Ser útil é ser feliz! E nada melhor que estar rodeada de animal por todos os lados. Eles são anjos peludos ou com pele grossa ou cobertos de penas, mas estão aqui pra dar graça ao planeta!

Em trabalhos voluntários o negócio é vir com o coração aberto e pronto pra receber os desafios, que são muitos e constantes! Mas o resultado vale a pena. Mais amigos espalhados pelo mundo, mais conhecimento de culturas e povos e a sensação de ter contribuído.

No final da semana na ONG dos elefantes eu senti o cansaço das quase 6 semanas longe de casa. Minhas mãos tinham calos, estavam grossas, minhas roupas sujas, meu cabelo seco feito palha (exagero! haha), minha perna cheia de roxo...meu corpo precisava de folga, mas minha mente estava feliz! =)

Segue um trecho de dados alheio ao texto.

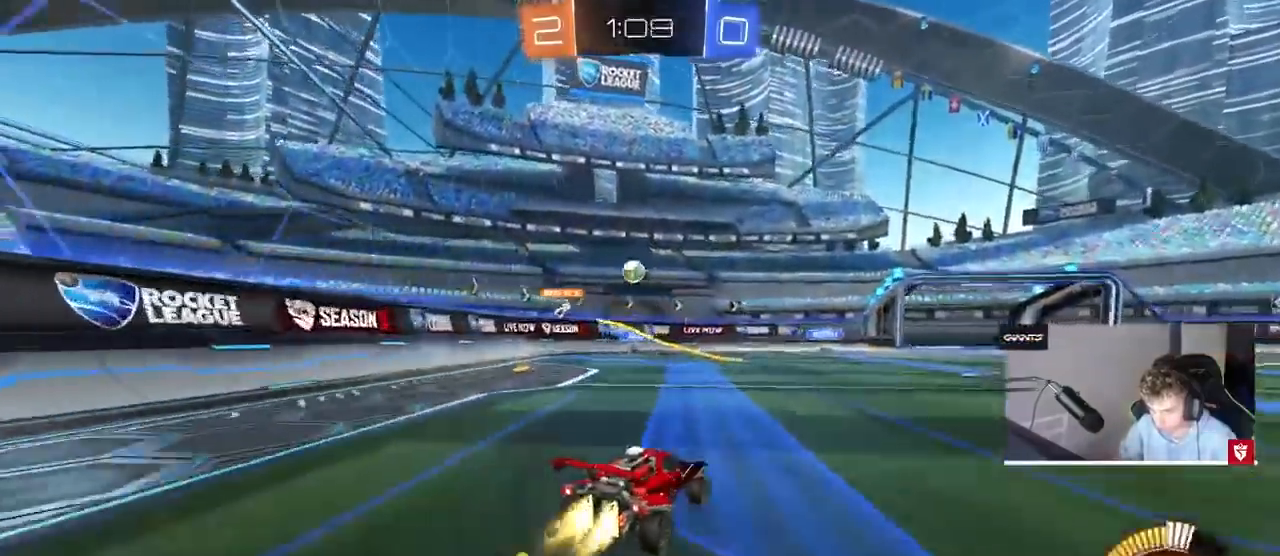
{"keys": ["d"], "mouse": [], "events": [[33, "d", "up"], [167, "d", "down"], [233, "mouse_left", "up"], [233, "shift", "down"], [367, "shift", "up"], [500, "w", "up"]]}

Depois da mensagem da Lek, que contarei a vocês em detalhes outro dia, o que fica desta ultima semana é a mensagem dos elefantes.

Todos os que estão no parque foram resgatados do trabalho do corte ilegal de árvores e das agências de trilha de elefantes – acho que o maior turismo tailandês é fazer trilha nas costas dos elefantes, andar pelo mato, pelos rios nas costas deles e etc.. (o que acontece na Índia, Miamar, Laos, etc)

Bem rápido só pra explicar de leve: pra um elefante ser domesticado, ele sofre muito quando pequeno. O treinamento tradicional é brutal – amarram o animal por semanas em cercados do tamanho exato do seu corpo, batem neles sem parar, geralmente uns 5 a 15 homens pra dar conta. Depois da tortura soltam o animal da jaula, mas mantêm eles em correntes...mais tortura...e no final de tudo, o cerne do elefante se perdeu na violência.

É comum e corriqueiro eles serem cegos de um olho pelo menos pra facilitar o treinamento.

O mahout, que é o homem que vive com o elefante a vida toda, pode ser gentil ou não, e no caso da maioria, eles usam ganchos que machucam pra fazer o animal obedecer...

Não é lenda, o mais comum de tudo é ver elefantes serem guiados por mahouts com um cajado e gancho na ponta.

Depois de anos assim os elefantes ainda nos amam e são gentis. Vivem conosco, trabalham pra nós e nos perdoam.

Há elefantes cegos na ONG, há elefantes com meio pé, pois o resto explodiu na mina que ele trabalhava, há elefante com o quadril todo torto, pois quebraram seus ossos e ainda o punham pra carregar madeira.

Há elefantes que viram seus filhos morrerem na sua frente, pois não podiam parar de trabalhar pra alimentar o bebe... e há órfãos que viram suas maes morrerem de tanto trabalhar...

Elefantes são como a gente, tem um forte laço social, ficam de luto pelos que morrem, são inteligentes e perdoam como ninguém.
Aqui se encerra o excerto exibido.